──────── EXERCISE INPUT

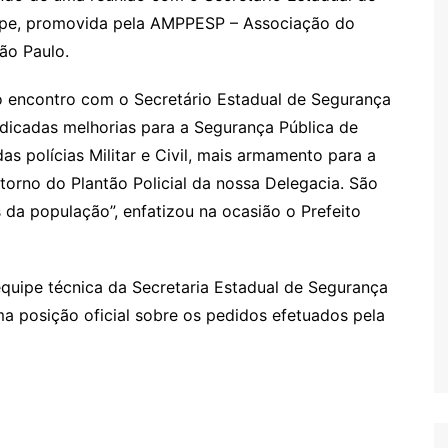
uipe, promovida pela AMPPESP – Associação do
ão Paulo.
o encontro com o Secretário Estadual de Segurança
ndicadas melhorias para a Segurança Pública de
as polícias Militar e Civil, mais armamento para a
torno do Plantão Policial da nossa Delegacia. São
da população”, enfatizou na ocasião o Prefeito
equipe técnica da Secretaria Estadual de Segurança
ma posição oficial sobre os pedidos efetuados pela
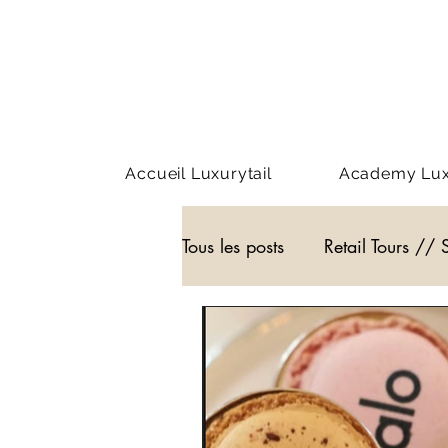
Accueil Luxurytail
Academy Luxu
Tous les posts
Retail Tours // 
Webinar - classe virtuelle
WEB3
Podcast
Actu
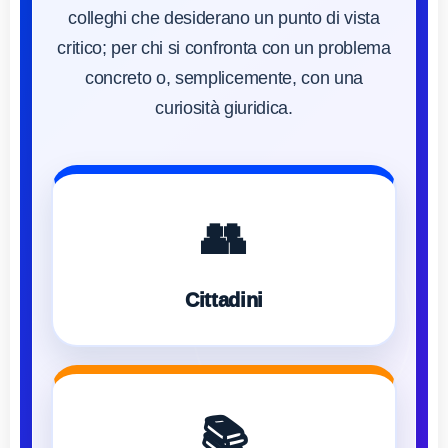
colleghi che desiderano un punto di vista
critico; per chi si confronta con un problema
concreto o, semplicemente, con una
curiosità giuridica.
👥
Cittadini
📚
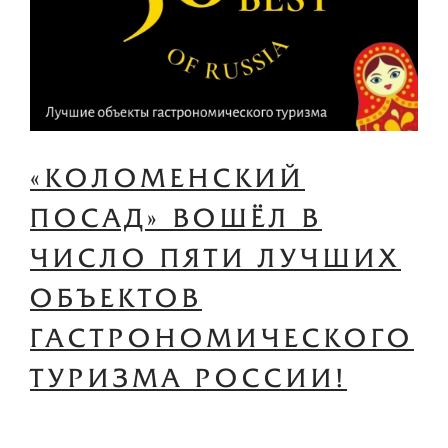
«КОЛОМЕНСКИЙ
ПОСАД» ВОШЁЛ В
ЧИСЛО ПЯТИ ЛУЧШИХ
ОБЪЕКТОВ
ГАСТРОНОМИЧЕСКОГО
ТУРИЗМА РОССИИ!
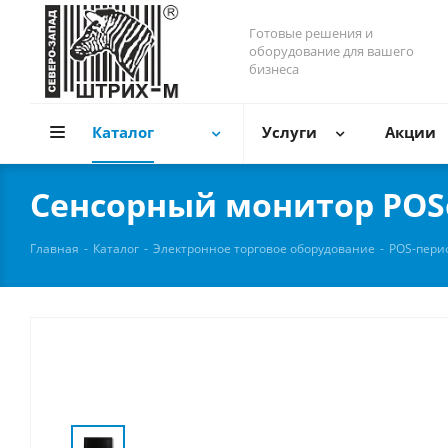
Готовые решения и
оборудование для вашего
бизнеса
Каталог
Услуги
Акции
Сенсорный монитор POSce
Главная
-
Каталог
-
Электронное торговое оборудование
-
POS-пери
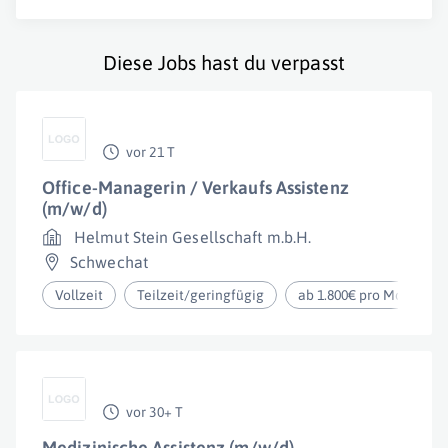
Diese Jobs hast du verpasst
vor 21 T
Office-Managerin / Verkaufs Assistenz
(m/w/d)
Helmut Stein Gesellschaft m.b.H.
Schwechat
Vollzeit
Teilzeit/geringfügig
ab 1.800€ pro Monat
vor 30+ T
Medizinische Assistenz (m/w/d)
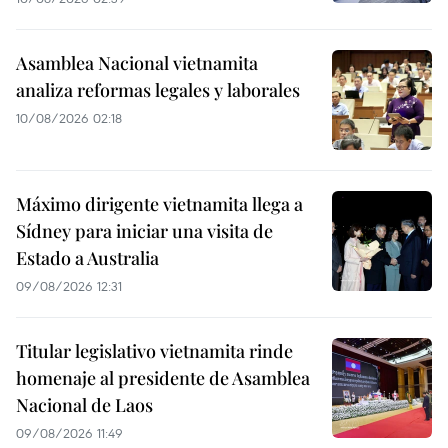
Asamblea Nacional vietnamita
analiza reformas legales y laborales
10/08/2026 02:18
Máximo dirigente vietnamita llega a
Sídney para iniciar una visita de
Estado a Australia
09/08/2026 12:31
Titular legislativo vietnamita rinde
homenaje al presidente de Asamblea
Nacional de Laos
09/08/2026 11:49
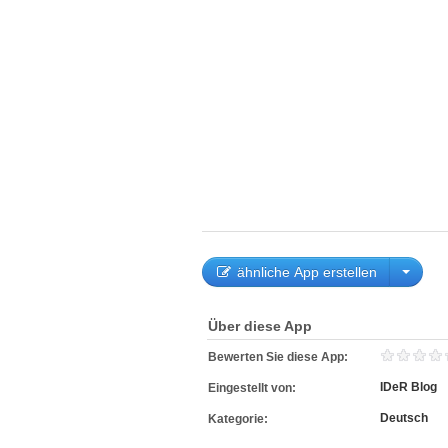
ähnliche App erstellen
Über diese App
Bewerten Sie diese App:
IDeR Blog
Eingestellt von:
Deutsch
Kategorie:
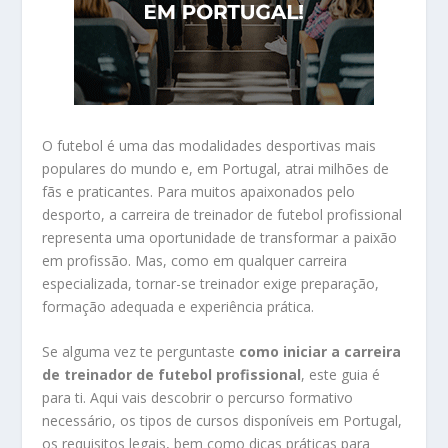
O futebol é uma das modalidades desportivas mais
populares do mundo e, em Portugal, atrai milhões de
fãs e praticantes. Para muitos apaixonados pelo
desporto, a carreira de treinador de futebol profissional
representa uma oportunidade de transformar a paixão
em profissão. Mas, como em qualquer carreira
especializada, tornar-se treinador exige preparação,
formação adequada e experiência prática.
Se alguma vez te perguntaste
como iniciar a carreira
de treinador de futebol profissional
, este guia é
para ti. Aqui vais descobrir o percurso formativo
necessário, os tipos de cursos disponíveis em Portugal,
os requisitos legais, bem como dicas práticas para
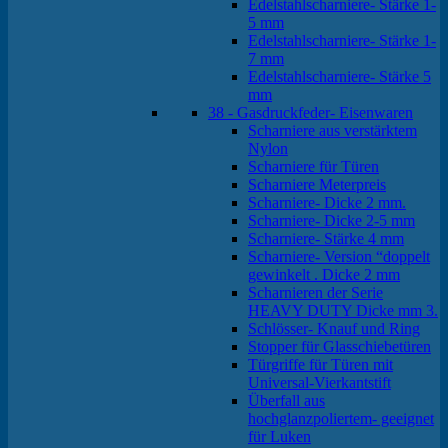
Edelstahlscharniere- Stärke 1-
5 mm
Edelstahlscharniere- Stärke 1-
7 mm
Edelstahlscharniere- Stärke 5
mm
38 - Gasdruckfeder- Eisenwaren
Scharniere aus verstärktem
Nylon
Scharniere für Türen
Scharniere Meterpreis
Scharniere- Dicke 2 mm.
Scharniere- Dicke 2-5 mm
Scharniere- Stärke 4 mm
Scharniere- Version “doppelt
gewinkelt . Dicke 2 mm
Scharnieren der Serie
HEAVY DUTY Dicke mm 3.
Schlösser- Knauf und Ring
Stopper für Glasschiebetüren
Türgriffe für Türen mit
Universal-Vierkantstift
Überfall aus
hochglanzpoliertem- geeignet
für Luken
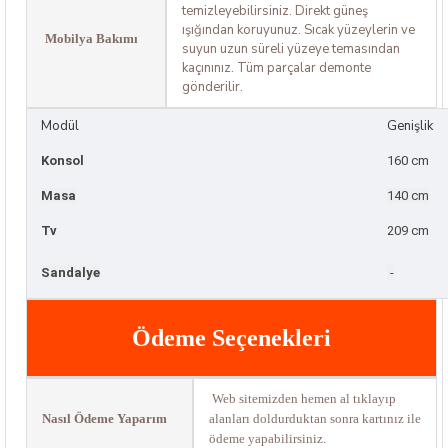
temizleyebilirsiniz. Direkt güneş
ışığından koruyunuz. Sıcak yüzeylerin ve
Mobilya Bakımı
suyun uzun süreli yüzeye temasından
kaçınınız. Tüm parçalar demonte
gönderilir.
Modül
Genişlik
Konsol
160 cm
Masa
140 cm
Tv
209 cm
Sandalye
-
Ödeme Seçenekleri
Web sitemizden hemen al tıklayıp
Nasıl Ödeme Yaparım
alanları doldurduktan sonra kartınız ile
ödeme yapabilirsiniz.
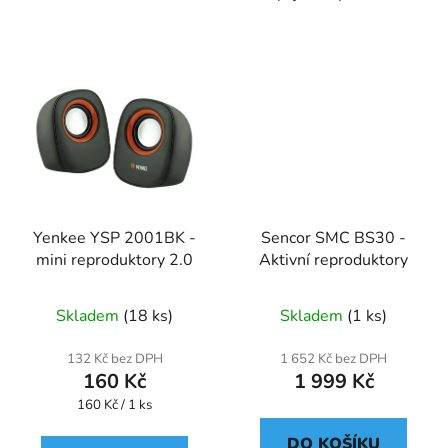
Yenkee YSP 2001BK -
Sencor SMC BS30 -
mini reproduktory 2.0
Aktivní reproduktory
Skladem
(18 ks)
Skladem
(1 ks)
132 Kč bez DPH
1 652 Kč bez DPH
160 Kč
1 999 Kč
Měrná
160 Kč / 1 ks
cena:
DO KOŠÍKU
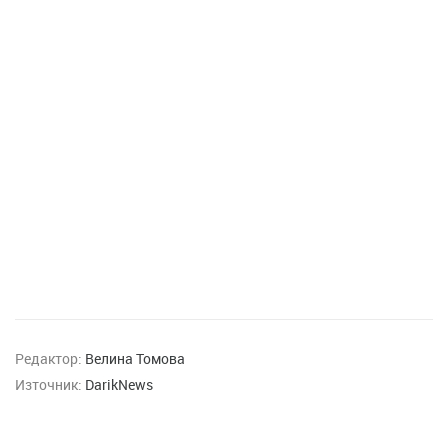
Редактор:
Велина Томова
Източник:
DarikNews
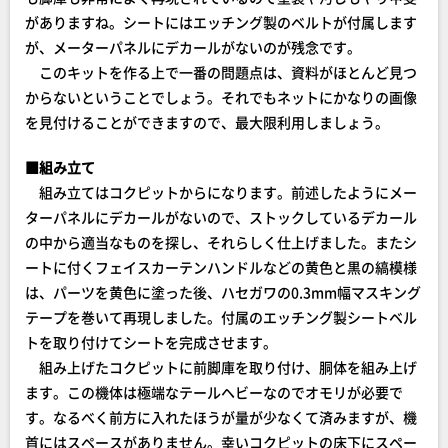
がありますね。シートにはエッチング製のベルトが付属します
が、メーターパネルにデカールがないのが残念です。
このキットを作る上で一番の問題点は、資料がほとんど見つ
からないということでしょう。それでもネットにかなりの画像
を見付けることができますので、最大限利用しましょう。
■組み立て
組み立てはコクピットからになります。前述したようにメー
ターパネルにデカールがないので、ストックしているデカール
の中から適当なものを探し、それらしく仕上げました。またシ
ートに付くフェイスカーテンハンドルなどの黄色と黒の縞模様
は、パーツを黄色に塗った後、ハセガワの0.3mm幅マスキング
テープを巻いて再現しました。付属のエッチング製シートベル
トを取り付けてシートを完成させます。
組み上げたコクピットに前脚庫を取り付け、胴体を組み上げ
ます。この機体は極端なテールヘビーなのでオモリが必要で
す。なるべく前方に入れたほうが量が少なくて済みますが、機
首にはスペースがありません。幸いコクピットの床下にスペー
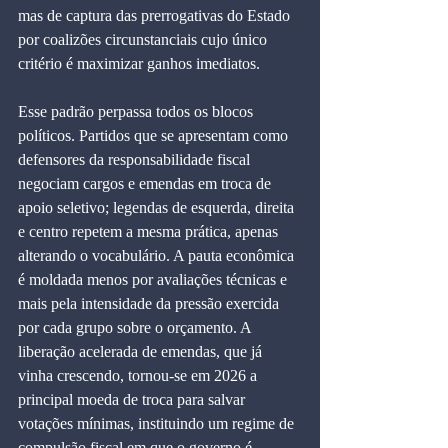
mas de captura das prerrogativas do Estado 
por coalizões circunstanciais cujo único 
critério é maximizar ganhos imediatos.
Esse padrão perpassa todos os blocos 
políticos. Partidos que se apresentam como 
defensores da responsabilidade fiscal 
negociam cargos e emendas em troca de 
apoio seletivo; legendas de esquerda, direita 
e centro repetem a mesma prática, apenas 
alterando o vocabulário. A pauta econômica 
é moldada menos por avaliações técnicas e 
mais pela intensidade da pressão exercida 
por cada grupo sobre o orçamento. A 
liberação acelerada de emendas, que já 
vinha crescendo, tornou-se em 2026 a 
principal moeda de troca para salvar 
votações mínimas, instituindo um regime de 
compulsão fiscal em que o governo é 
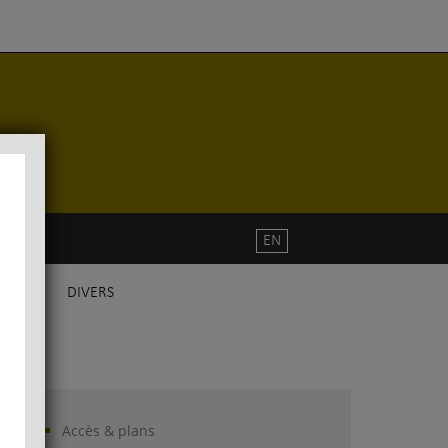
EN
DIVERS
Accès & plans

────────────────

## ABOUT THIS EXERCISE
Look through the listing above for the line with "gewinkelt . Dicke 2 mm" and the line with "critério é maximizar ganhos imediatos.". Write out exactly those lines and everything between, leaving out pictures.

## THE ANSWER
gewinkelt . Dicke 2 mm
Scharnieren der Serie
HEAVY DUTY Dicke mm 3.
Schlösser- Knauf und Ring
Stopper für Glasschiebetüren
Türgriffe für Türen mit
Universal-Vierkantstift
Überfall aus
hochglanzpoliertem- geeignet
für Luken
temizleyebilirsiniz. Direkt güneş
ışığından koruyunuz. Sıcak yüzeylerin ve
Mobilya Bakımı
suyun uzun süreli yüzeye temasından
kaçınınız. Tüm parçalar demonte
gönderilir.
Modül
Genişlik
Konsol
160 cm
Masa
140 cm
Tv
209 cm
Sandalye
-
Ödeme Seçenekleri
Web sitemizden hemen al tıklayıp
Nasıl Ödeme Yaparım
alanları doldurduktan sonra kartınız ile
ödeme yapabilirsiniz.
Yenkee YSP 2001BK -
Sencor SMC BS30 -
mini reproduktory 2.0
Aktivní reproduktory
Skladem
(18 ks)
Skladem
(1 ks)
132 Kč bez DPH
1 652 Kč bez DPH
160 Kč
1 999 Kč
Měrná
160 Kč / 1 ks
cena:
DO KOŠÍKU
Редактор:
Велина Томова
Източник:
DarikNews
がありますね。シートにはエッチング製のベルトが付属します
が、メーターパネルにデカールがないのが残念です。
このキットを作る上で一番の問題点は、資料がほとんど見つ
からないということでしょう。それでもネットにかなりの画像
を見付けることができますので、最大限利用しましょう。
■組み立て
組み立てはコクピットからになります。前述したようにメー
ターパネルにデカールがないので、ストックしているデカール
の中から適当なものを探し、それらしく仕上げました。またシ
ートに付くフェイスカーテンハンドルなどの黄色と黒の縞模様
は、パーツを黄色に塗った後、ハセガワの0.3mm幅マスキング
テープを巻いて再現しました。付属のエッチング製シートベル
トを取り付けてシートを完成させます。
組み上げたコクピットに前脚庫を取り付け、胴体を組み上げ
ます。この機体は極端なテールヘビーなのでオモリが必要で
す。なるべく前方に入れたほうが量が少なくて済みますが、機
首にはスペースがありません。幸いコクピットの床下にスペー
mas de captura das prerrogativas do Estado 
por coalizões circunstanciais cujo único 
critério é maximizar ganhos imediatos.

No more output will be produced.